Multi-Band Excitation
Technology Abstract


The incredible success of the IMBETM and AMBE® Voice Compression Hardware and Software is attributed to the simple fact that they utilize a fundamentally different technology than standard speech coders. This technology is the outgrowth of research that started at the Massachusetts Institute of Technology in the early 1980’s. The original goal of this work was to develop a robust speech model that would outperform the linear prediction speech model used in traditional speech coders. The outcome of this research was the introduction of the innovative Multi-Band Excitation (MBE) speech model. This speech model has a unique speech coding framework that provides a number of advantages over linear prediction based speech coders such as CELP, RELP, VSELP, LPC-10, etc.

IMBETM and AMBE® Voice Compression Hardware and Software are undefeated in 8 consecutive independent performance evaluations. Most CELP (or CELP-based) speech coders make a single determination whether each speech segment is a periodic (voiced) signal, or a noise-like (unvoiced) signal. One major advantage of the MBE speech coder is that it divides each segment of speech into distinct frequency bands and makes a voice/unvoiced (V/UV) decision for each frequency band. This allows the excitation signal for a particular speech segment to be a mixture of periodic (voiced) and noise-like (unvoiced) energy. This added degree of freedom in the modeling of the excitation signal allows the MBE speech model to generate higher quality speech than conventional speech models. In addition, it allows the MBE speech model to be robust in the presence of background noise.

The inherent problem with linear prediction model based speech coders is that they do not provide high quality speech (or robustness to background noise) without the addition of a prediction residual. This prediction residual may be viewed as an error signal that corrects for inaccuracies in the linear prediction model. Elimination of this residual, as is done in the government standard 2.4 kbps LPC-10 system, results in a harsh, mechanical quality in the speech. Consequently, all high quality linear predictive speech coders transmit a residual. The primary difference between these systems is the manner in which they accomplish this task. The favored method used in linear predictive speech coding at rates below 8kbps is to divide the residual into small pieces or vectors and to then search through a codebook to find the code vector which is the closest match. Unfortunately, searching through a reasonable sized codebook is a computationally time consuming and complex task. Furthermore, a particular codebook is designed to operate at a fixed data rate and is not easily scaleable to other data rates.
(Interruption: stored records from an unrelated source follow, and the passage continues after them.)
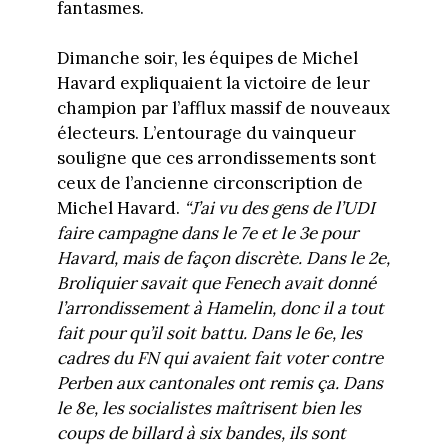
fantasmes.
Dimanche soir, les équipes de Michel
Havard expliquaient la victoire de leur
champion par l’afflux massif de nouveaux
électeurs. L’entourage du vainqueur
souligne que ces arrondissements sont
ceux de l’ancienne circonscription de
Michel Havard.
“J’ai vu des gens de l’UDI
faire campagne dans le 7e et le 3e pour
Havard, mais de façon discrète. Dans le 2e,
Broliquier savait que Fenech avait donné
l’arrondissement à Hamelin, donc il a tout
fait pour qu’il soit battu. Dans le 6e, les
cadres du FN qui avaient fait voter contre
Perben aux cantonales ont remis ça. Dans
le 8e, les socialistes maîtrisent bien les
coups de billard à six bandes, ils sont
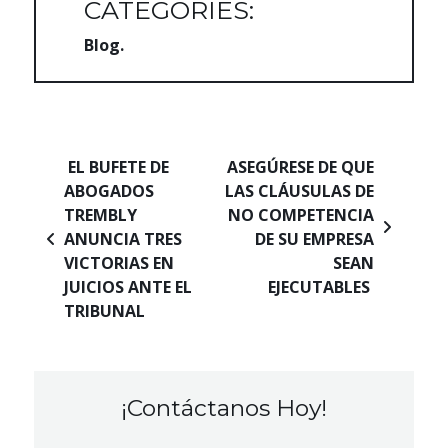
CATEGORIES:
Blog
Navegación de entradas
EL BUFETE DE
ASEGÚRESE DE QUE
ABOGADOS
LAS CLÁUSULAS DE
TREMBLY
NO COMPETENCIA
ANUNCIA TRES
DE SU EMPRESA
VICTORIAS EN
SEAN
JUICIOS ANTE EL
EJECUTABLES
TRIBUNAL
¡Contáctanos Hoy!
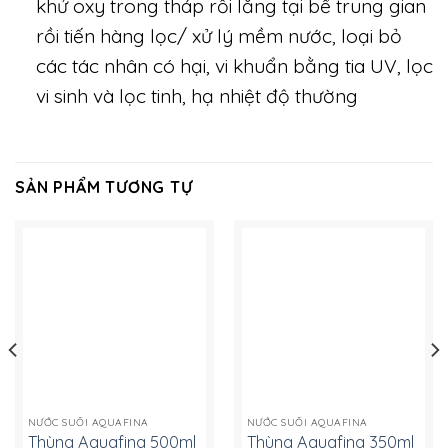
khử oxy trong tháp rồi lắng tại bể trung gian
rồi tiến hàng lọc/ xử lý mềm nước, loại bỏ
các tác nhân có hại, vi khuẩn bằng tia UV, lọc
vi sinh và lọc tinh, hạ nhiệt độ thường
SẢN PHẨM TƯƠNG TỰ
NƯỚC SUỐI AQUAFINA
NƯỚC SUỐI AQUAFINA
Thùng Aquafina 500ml
Thùng Aquafina 350ml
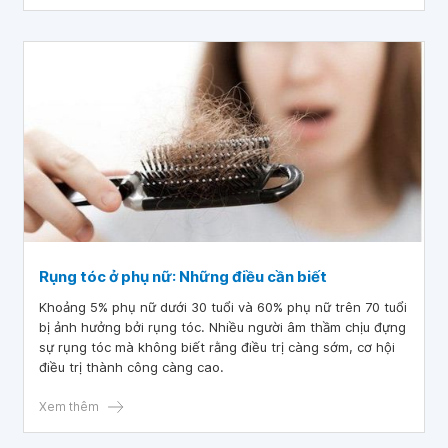
Rụng tóc ở phụ nữ: Những điều cần biết
Khoảng 5% phụ nữ dưới 30 tuổi và 60% phụ nữ trên 70 tuổi
bị ảnh hưởng bởi rụng tóc. Nhiều người âm thầm chịu đựng
sự rụng tóc mà không biết rằng điều trị càng sớm, cơ hội
điều trị thành công càng cao.
Xem thêm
IMBETM and AMBE®Voice Compression Hardware and Software eliminate fixed data rate and codebook problems since they are not based upon linear prediction. Instead, they use the advanced Multi-Band Excitation speech model to produce superior quality speech without the need for a residual signal. These models maintain speech intelligibility and naturalness at rates as low as 2kbps. As a result, these vocoders are less complex and require fewer computations than CELP or VSELP. Finally, the Multi-Band Excitation speech coders are easily scaleable to virtually any data rate above 2 kbps.

Digital Voice Systems Inc.’s speech coders have been selected as the standard for many types of international mobile communications, including satellite communications, commercial aircraft telephony, and digital mobile radio. They are widely accepted as the vocoder of choice in many other bandwidth limited applications such as secure communications, digital telephone answering devices, voice storage and voice mail.